__TASK TO CARRY OUT__. Tally the lines below that contain the word "sampleTasks". Only the total should be given.

*** Opening of SUPPLIED RECORDS ***

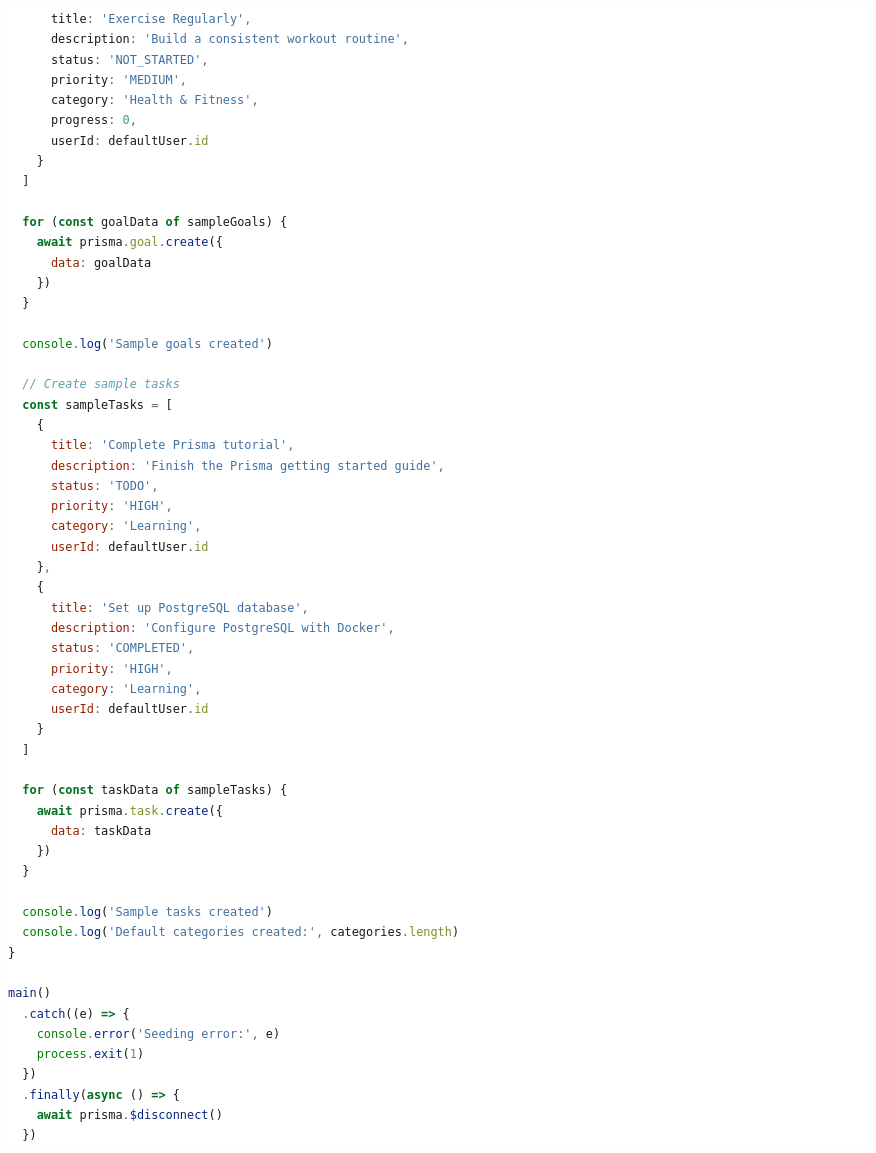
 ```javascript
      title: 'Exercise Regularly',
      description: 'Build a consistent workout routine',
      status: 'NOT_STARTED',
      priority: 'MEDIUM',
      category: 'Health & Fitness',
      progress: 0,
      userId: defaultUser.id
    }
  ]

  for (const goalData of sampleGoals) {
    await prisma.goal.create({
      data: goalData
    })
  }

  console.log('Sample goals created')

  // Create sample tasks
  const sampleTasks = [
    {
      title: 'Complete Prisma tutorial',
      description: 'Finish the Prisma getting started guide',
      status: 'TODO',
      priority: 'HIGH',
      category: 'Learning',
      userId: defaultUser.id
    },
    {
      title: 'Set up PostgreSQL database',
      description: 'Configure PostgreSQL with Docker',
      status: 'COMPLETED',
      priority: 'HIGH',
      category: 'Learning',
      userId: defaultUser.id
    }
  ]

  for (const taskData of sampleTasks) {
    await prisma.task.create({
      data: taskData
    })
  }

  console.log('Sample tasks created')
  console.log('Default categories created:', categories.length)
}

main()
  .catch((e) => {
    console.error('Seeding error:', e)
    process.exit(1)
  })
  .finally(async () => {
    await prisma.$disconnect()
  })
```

*** Close of SUPPLIED RECORDS ***
*** Opening of SUPPLIED RECORDS ***

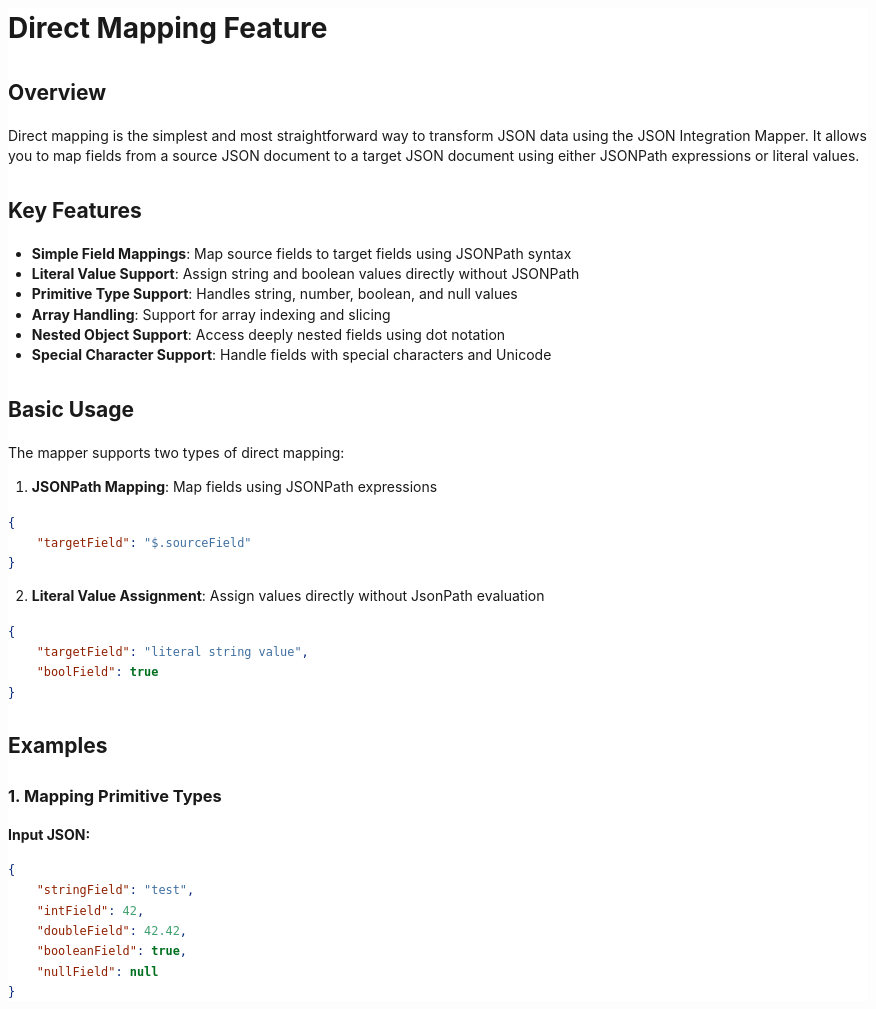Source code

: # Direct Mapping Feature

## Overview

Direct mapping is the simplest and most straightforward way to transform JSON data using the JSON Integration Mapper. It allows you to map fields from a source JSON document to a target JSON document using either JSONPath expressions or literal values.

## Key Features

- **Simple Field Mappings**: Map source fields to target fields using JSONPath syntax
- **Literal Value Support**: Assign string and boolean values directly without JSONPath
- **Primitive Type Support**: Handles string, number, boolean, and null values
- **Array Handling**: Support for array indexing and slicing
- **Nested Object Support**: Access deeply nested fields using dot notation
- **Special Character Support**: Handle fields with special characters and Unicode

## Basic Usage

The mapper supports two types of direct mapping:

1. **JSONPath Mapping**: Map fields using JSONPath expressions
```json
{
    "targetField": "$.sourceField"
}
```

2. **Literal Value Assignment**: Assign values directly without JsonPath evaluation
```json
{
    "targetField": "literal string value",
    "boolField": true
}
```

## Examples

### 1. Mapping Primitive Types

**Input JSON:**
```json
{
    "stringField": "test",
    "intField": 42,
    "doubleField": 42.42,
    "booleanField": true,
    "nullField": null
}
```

*** Close of SUPPLIED RECORDS ***

__EXERCISE OUTPUT__. 2